Starker still is the predicament of the Gulf countries that have not only lost their main source of income due to the closure of the Strait of Hormuz and faced attacks by Iran, but will have to deal with the economic and regional political aftermath of the war.
The wealthier ones with smaller populations such as the UAE, Qatar and Kuwait may recover more easily, but others such as Oman and Bahrain will find it much harder. Even Saudi Arabia and Iraq, with vast oil reserves but larger populations may find finances harder to balance.
As oil and gas prices remain higher for longer, economic anxieties across Asia are mounting sharply. Simply put, the window that the US and Israel had to secure their objectives vis-à-vis Iran is closing. If they continue the conflict beyond the window, then they will have to do so within a much more adverse global political and economic context.
The escalating energy risk
The Iranian government, having withstood the assassination of its leadership and retained its grip on the country, seems determined to fight on. With more than 15,000 targets having been struck within the country, their arsenal of missiles and drones must surely have dwindled but enough seem to have survived. Although reportedly over 90% of the Iranian attacks are being intercepted, those getting through are enough to cause enormous damage.
The most severe such damage so far was caused this past week to Qatar’s Ras Laffan LNG complex, in retaliation for Israel’s strikes on Iran’s South Pars gas facilities. Now, the shortage of natural gas looms larger. More than 12 million tons of annual LNG export capacity — 15% of Qatar’s total – was wiped out, and reconstruction is estimated to take 3-5 years.
LNG spot prices have shot up in response, to levels double those prevailing immediately prior to the war. Whilst the start-up of new LNG production in the US, Canada and elsewhere in the coming months should compensate for this, spot LNG prices will nevertheless rise even higher if the Strait of Hormuz remains closed beyond early-mid April, as the closure has taken all Qatari and Emirati LNG supply off the market.
The Israeli attack on South Pars has destroyed 15% of Iran’s total gas production capacity which supplies Iran’s domestic needs and those of Iraq.
Opening up the Strait of Hormuz
It now appears that in the absence of a cease fire, security of merchant shipping through Hormuz, even under naval escort, may be difficult.

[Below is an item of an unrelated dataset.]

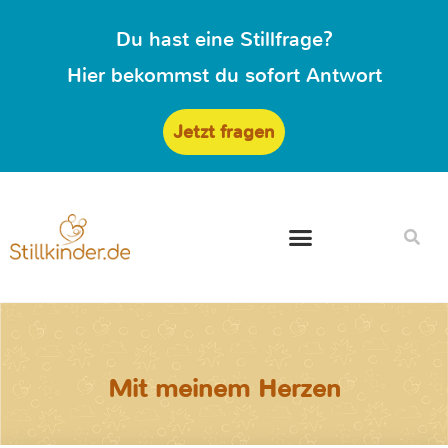
Du hast eine Stillfrage?
Hier bekommst du sofort Antwort
Jetzt fragen
Mit meinem Herzen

Although the salience of Hormuz to the global economy is well-understood, adequate military means E.g. mine warfare ships do not appear to be at hand. Moreover, despite the experience in Ukraine — where cheap drones have held back powerful land and naval forces — adequate counter measures do not yet seem to be available. There is talk of ground troops sanitizing the Strait’s coastal zone and hinterland of missile and drone threats, which would risk embroiling such forces in a protracted war against an enemy that can employ guerrilla tactics on home ground.

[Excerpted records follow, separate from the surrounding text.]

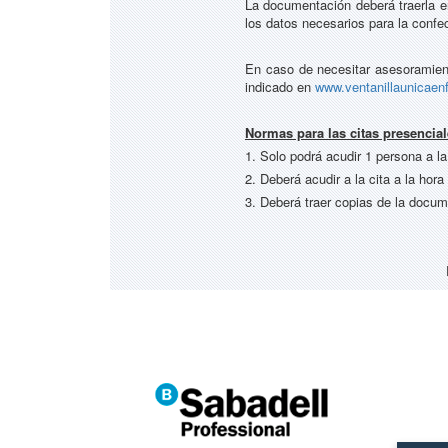
La documentación deberá traerla e
los datos necesarios para la confe
En caso de necesitar asesoramiento
indicado en
www.ventanillaunicaen
Normas para las citas presencial
1. Solo podrá acudir 1 persona a la
2. Deberá acudir a la cita a la ho
3. Deberá traer copias de la docume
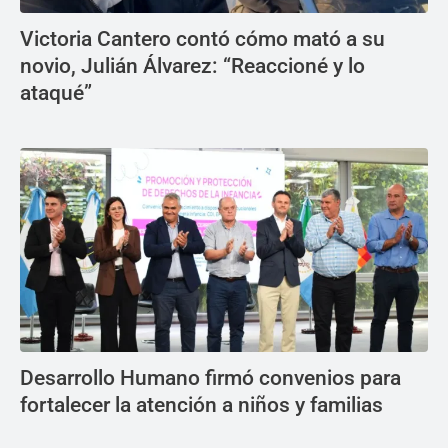
Victoria Cantero contó cómo mató a su
novio, Julián Álvarez: “Reaccioné y lo
ataqué”
Desarrollo Humano firmó convenios para
fortalecer la atención a niños y familias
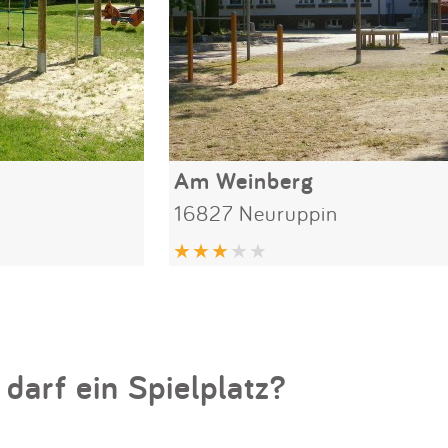
Am Weinberg
16827 Neuruppin
 darf ein Spielplatz?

The coastal areas of the Strait have many islands, inlets, hills and fishing villages from where marauding guerrillas equipped with missiles, drones as well as small, fast and expendable armed boats could operate.
Escort of merchant vessels by naval ships may not suffice against such threats. Most of the world’s navies including the US Navy, pre-eminent on the open ocean though it is, may not readily possess the ‘brown water’ capabilities necessary to dominate the coastal zone.
Rapid deployment of anti-drone technology on merchant and war ships will have to be undertaken on a large scale. India’s approach of negotiating safe passage of its merchant ships under escort by the Indian Navy, building on its balanced relations with all has been noted in all quarters.
Under present circumstances, a negotiated solution brokered by a broad range of Asian, Gulf and European countries — while the US, hopefully desiring an end of hostilities, gets Israel on board — may be the best course one could wish for. Whether the belligerents would be willing to negotiate, and what their terms might be, remains to be seen.
Ajay Singh is a management advisor based in Tokyo. He is also a former Shell and Japan Petroleum Corporation executive with considerable experience of the Middle East.